— start Page —

High-flying Internet companies, this electronic crystal ball says, might not be poised for the spectacular collapse Silicon Valley doomsayers predict. But some more traditional technology companies, like Motorola, are fraught with risk. The spectacular recovery in Southeast Asia, meanwhile, may be an apparition. Companies there stand within shouting distance of bankruptcy.
These insights are the work of a miraculous computer model designed by technicians at KMV, a financial engineering firm launched a decade ago by a trio of San Francisco entrepreneurs. With this model, KMV lays odds on which companies and banks -- and, by inference, the countries where they are headquartered -- will flourish, and which will perish. In its 10 years, KMV has emerged as one of the hottest comers in the field of numbers-based risk assessment.
In the age of globalization, there is no theology more powerful than risk assessment. Risk is God.
Pension fund managers, currency speculators, banks, insurance companies, corporate financial officers, bond traders, stockbrokers -- even firemen and nursery-school teachers -- are competing in a fevered contest to move billions of dollars around the world profitably. To do that, they need a way of measuring risk. More than ever, they are turning to computer models like KMV's.
In this modern financial age, a shift in investors' ideas about, say, the relative risk of Third World sovereign debt and Japanese stocks can cause billions of dollars to suddenly sweep across continents, sundering some nations while bringing riches to others. Brazil's unexpected decision to devalue its currency last week, for example, caused traders to move money away from Third World countries and other similarly risky investments, roiling financial markets around the globe.
The short-term winners in this frenetic game are those with nerves of steel, lightning reflexes, and a keen appreciation of mob psychology. But the real sharpies are the ones with the best insight into where on the globe -- at any given moment -- the greatest reward is possible with the least risk.
In this game, computer scientists like those at KMV are the gurus of a new age. To handicap the future, KMV crunches an amalgam of raw numbers: 150,000 corporation-years of industry data; cash flow; stock-price swings; and defaults. Sifted and massaged through KMV's computer instructions, this data produces a comforting, seemingly concrete number called a default-probability rating. This number is supposed to predict the future -- Company A is likely to fail; Company B is destined to sail -- so that investors can make decisions. By lumping together companies in a particular country, a nation's destiny can be similarly divined.

— end Page —

### Given request A
Recast the entries below, from their first line through the line containing "ಮುಖಾಮುಖಿಯಾಗಿದ್ದೇನೆ", as a Markdown table with two columns, Row and Text, numbering each row and leaving out blank lines.

— start Data provided —

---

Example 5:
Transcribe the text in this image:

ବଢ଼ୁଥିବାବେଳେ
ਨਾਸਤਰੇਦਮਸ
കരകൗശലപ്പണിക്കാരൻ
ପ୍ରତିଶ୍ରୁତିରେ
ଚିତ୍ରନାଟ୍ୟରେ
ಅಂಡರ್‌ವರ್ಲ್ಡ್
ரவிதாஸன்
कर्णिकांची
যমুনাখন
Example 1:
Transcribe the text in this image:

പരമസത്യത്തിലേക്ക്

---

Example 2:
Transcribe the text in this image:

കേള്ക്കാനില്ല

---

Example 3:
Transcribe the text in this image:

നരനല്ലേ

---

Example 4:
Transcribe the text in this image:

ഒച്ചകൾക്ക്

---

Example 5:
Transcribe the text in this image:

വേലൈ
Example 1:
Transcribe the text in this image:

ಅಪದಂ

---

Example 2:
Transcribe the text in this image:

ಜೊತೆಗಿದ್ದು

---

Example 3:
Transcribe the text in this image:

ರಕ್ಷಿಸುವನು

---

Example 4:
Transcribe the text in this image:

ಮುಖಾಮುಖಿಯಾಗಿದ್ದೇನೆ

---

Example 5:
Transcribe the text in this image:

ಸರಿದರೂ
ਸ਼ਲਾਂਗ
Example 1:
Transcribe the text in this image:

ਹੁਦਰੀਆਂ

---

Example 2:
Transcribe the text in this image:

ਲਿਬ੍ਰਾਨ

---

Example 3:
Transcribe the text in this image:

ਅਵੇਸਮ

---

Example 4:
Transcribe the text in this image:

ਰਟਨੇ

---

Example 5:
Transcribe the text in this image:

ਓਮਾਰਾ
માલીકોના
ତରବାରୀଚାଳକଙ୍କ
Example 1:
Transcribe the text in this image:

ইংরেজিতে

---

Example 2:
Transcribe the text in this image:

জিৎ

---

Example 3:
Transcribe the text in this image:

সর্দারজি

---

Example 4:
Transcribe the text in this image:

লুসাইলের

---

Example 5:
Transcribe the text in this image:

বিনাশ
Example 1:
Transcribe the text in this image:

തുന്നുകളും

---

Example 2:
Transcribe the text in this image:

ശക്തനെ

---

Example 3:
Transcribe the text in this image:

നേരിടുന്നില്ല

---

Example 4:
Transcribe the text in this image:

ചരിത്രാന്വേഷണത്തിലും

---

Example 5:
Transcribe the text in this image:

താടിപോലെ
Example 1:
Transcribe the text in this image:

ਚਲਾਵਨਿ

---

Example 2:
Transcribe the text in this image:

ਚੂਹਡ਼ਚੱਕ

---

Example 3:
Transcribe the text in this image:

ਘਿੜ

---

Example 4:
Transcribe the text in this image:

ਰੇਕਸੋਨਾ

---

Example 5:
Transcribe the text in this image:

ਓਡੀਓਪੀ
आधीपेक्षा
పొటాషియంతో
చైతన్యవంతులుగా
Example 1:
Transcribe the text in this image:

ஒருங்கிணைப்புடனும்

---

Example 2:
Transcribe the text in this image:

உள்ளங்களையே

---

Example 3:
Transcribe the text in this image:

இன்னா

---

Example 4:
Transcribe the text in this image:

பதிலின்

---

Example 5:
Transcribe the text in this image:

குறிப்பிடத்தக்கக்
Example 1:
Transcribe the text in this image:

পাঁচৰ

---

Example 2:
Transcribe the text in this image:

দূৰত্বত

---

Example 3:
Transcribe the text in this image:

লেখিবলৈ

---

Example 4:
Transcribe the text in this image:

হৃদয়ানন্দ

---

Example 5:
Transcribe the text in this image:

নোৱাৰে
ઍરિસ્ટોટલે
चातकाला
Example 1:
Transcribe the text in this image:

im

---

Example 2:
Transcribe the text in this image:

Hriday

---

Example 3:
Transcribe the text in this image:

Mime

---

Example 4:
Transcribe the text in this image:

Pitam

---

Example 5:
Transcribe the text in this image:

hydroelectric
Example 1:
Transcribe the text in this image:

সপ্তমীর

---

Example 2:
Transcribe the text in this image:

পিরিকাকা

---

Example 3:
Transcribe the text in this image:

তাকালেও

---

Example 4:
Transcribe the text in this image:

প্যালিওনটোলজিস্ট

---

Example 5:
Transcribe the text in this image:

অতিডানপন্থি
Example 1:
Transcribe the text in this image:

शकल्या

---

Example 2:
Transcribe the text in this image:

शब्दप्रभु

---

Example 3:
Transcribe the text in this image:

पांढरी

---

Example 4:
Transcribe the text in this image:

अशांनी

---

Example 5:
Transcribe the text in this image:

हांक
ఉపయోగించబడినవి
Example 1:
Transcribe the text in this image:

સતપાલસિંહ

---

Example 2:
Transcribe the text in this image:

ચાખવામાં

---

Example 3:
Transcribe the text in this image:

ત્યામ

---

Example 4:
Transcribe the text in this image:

— end Data provided —

### Given request B
In the article on risk assessment, give again the part that opens with the words "In the age of" and closes with "models like KMV's.", replacing "theology" with "creed".

### Right answer A
| Row | Text |
|---|---|
| 1 | --- |
| 2 | Example 5: |
| 3 | Transcribe the text in this image: |
| 4 | ବଢ଼ୁଥିବାବେଳେ |
| 5 | ਨਾਸਤਰੇਦਮਸ |
| 6 | കരകൗശലപ്പണിക്കാരൻ |
| 7 | ପ୍ରତିଶ୍ରୁତିରେ |
| 8 | ଚିତ୍ରନାଟ୍ୟରେ |
| 9 | ಅಂಡರ್‌ವರ್ಲ್ಡ್ |
| 10 | ரவிதாஸன் |
| 11 | कर्णिकांची |
| 12 | যমুনাখন |
| 13 | Example 1: |
| 14 | Transcribe the text in this image: |
| 15 | പരമസത്യത്തിലേക്ക് |
| 16 | --- |
| 17 | Example 2: |
| 18 | Transcribe the text in this image: |
| 19 | കേള്ക്കാനില്ല |
| 20 | --- |
| 21 | Example 3: |
| 22 | Transcribe the text in this image: |
| 23 | നരനല്ലേ |
| 24 | --- |
| 25 | Example 4: |
| 26 | Transcribe the text in this image: |
| 27 | ഒച്ചകൾക്ക് |
| 28 | --- |
| 29 | Example 5: |
| 30 | Transcribe the text in this image: |
| 31 | വേലൈ |
| 32 | Example 1: |
| 33 | Transcribe the text in this image: |
| 34 | ಅಪದಂ |
| 35 | --- |
| 36 | Example 2: |
| 37 | Transcribe the text in this image: |
| 38 | ಜೊತೆಗಿದ್ದು |
| 39 | --- |
| 40 | Example 3: |
| 41 | Transcribe the text in this image: |
| 42 | ರಕ್ಷಿಸುವನು |
| 43 | --- |
| 44 | Example 4: |
| 45 | Transcribe the text in this image: |
| 46 | ಮುಖಾಮುಖಿಯಾಗಿದ್ದೇನೆ |

### Right answer B
In the age of globalization, there is no creed more powerful than risk assessment. Risk is God.
Pension fund managers, currency speculators, banks, insurance companies, corporate financial officers, bond traders, stockbrokers -- even firemen and nursery-school teachers -- are competing in a fevered contest to move billions of dollars around the world profitably. To do that, they need a way of measuring risk. More than ever, they are turning to computer models like KMV's.